== Task directions ==
Find the line containing "pinky dip: (726, 307)" in the listing below. Repeat it exactly, along with each following line up to and including the one containing "pinky tip: (875, 334)".

== Material to process ==
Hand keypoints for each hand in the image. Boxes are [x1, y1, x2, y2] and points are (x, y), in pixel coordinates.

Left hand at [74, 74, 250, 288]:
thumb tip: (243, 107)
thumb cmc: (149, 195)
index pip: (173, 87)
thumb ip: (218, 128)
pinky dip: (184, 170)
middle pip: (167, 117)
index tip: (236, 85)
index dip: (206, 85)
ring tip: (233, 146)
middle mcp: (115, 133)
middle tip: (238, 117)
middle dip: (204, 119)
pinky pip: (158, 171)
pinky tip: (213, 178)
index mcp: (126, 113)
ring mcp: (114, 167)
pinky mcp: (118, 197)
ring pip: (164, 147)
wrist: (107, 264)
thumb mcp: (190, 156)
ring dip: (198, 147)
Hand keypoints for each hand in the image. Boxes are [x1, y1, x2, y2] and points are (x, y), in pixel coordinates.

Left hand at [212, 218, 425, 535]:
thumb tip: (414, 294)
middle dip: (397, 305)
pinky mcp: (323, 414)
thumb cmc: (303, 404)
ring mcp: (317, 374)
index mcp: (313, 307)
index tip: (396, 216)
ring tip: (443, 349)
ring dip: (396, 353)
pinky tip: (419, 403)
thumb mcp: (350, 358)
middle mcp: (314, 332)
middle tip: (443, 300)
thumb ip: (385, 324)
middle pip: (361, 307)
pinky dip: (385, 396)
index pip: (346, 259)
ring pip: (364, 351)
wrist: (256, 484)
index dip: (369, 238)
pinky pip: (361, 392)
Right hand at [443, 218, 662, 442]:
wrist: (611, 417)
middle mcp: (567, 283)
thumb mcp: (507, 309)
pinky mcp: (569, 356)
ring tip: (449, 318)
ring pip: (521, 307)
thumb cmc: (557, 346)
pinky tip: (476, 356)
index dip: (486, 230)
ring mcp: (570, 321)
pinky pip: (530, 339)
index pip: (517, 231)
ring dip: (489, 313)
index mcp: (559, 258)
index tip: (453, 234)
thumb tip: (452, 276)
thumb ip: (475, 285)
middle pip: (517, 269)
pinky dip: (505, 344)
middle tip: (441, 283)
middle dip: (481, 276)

--

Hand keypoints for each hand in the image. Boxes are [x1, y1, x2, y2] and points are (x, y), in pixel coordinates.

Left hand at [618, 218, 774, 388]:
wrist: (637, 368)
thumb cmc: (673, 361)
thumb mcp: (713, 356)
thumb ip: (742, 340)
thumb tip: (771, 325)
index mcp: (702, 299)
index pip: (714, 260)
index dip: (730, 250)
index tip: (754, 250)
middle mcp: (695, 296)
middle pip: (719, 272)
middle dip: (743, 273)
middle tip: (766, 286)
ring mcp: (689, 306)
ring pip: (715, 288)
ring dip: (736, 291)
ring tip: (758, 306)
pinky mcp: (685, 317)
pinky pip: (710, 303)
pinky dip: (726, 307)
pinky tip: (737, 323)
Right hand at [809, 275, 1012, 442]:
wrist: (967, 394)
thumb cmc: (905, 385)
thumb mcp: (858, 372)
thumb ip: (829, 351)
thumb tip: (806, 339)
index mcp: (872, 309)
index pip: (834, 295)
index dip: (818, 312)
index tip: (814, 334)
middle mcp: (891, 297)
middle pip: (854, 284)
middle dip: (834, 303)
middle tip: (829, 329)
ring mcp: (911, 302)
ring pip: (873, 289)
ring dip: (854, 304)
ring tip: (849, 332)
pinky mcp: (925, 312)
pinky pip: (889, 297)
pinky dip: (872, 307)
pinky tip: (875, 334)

== Solution to this task ==
pinky dip: (726, 307)
pinky tip: (737, 323)
Right hand at [809, 275, 1012, 442]:
wrist: (967, 394)
thumb cmc: (905, 385)
thumb mcp: (858, 372)
thumb ip: (829, 351)
thumb tip: (806, 339)
index mcp: (872, 309)
index pip: (834, 295)
index dip: (818, 312)
index tip: (814, 334)
middle mcp: (891, 297)
middle pip: (854, 284)
middle dip: (834, 303)
middle tip: (829, 329)
ring mcp: (911, 302)
ring pip: (873, 289)
ring dip: (854, 304)
ring tip: (849, 332)
pinky mcp: (925, 312)
pinky pip: (889, 297)
pinky dip: (872, 307)
pinky tip: (875, 334)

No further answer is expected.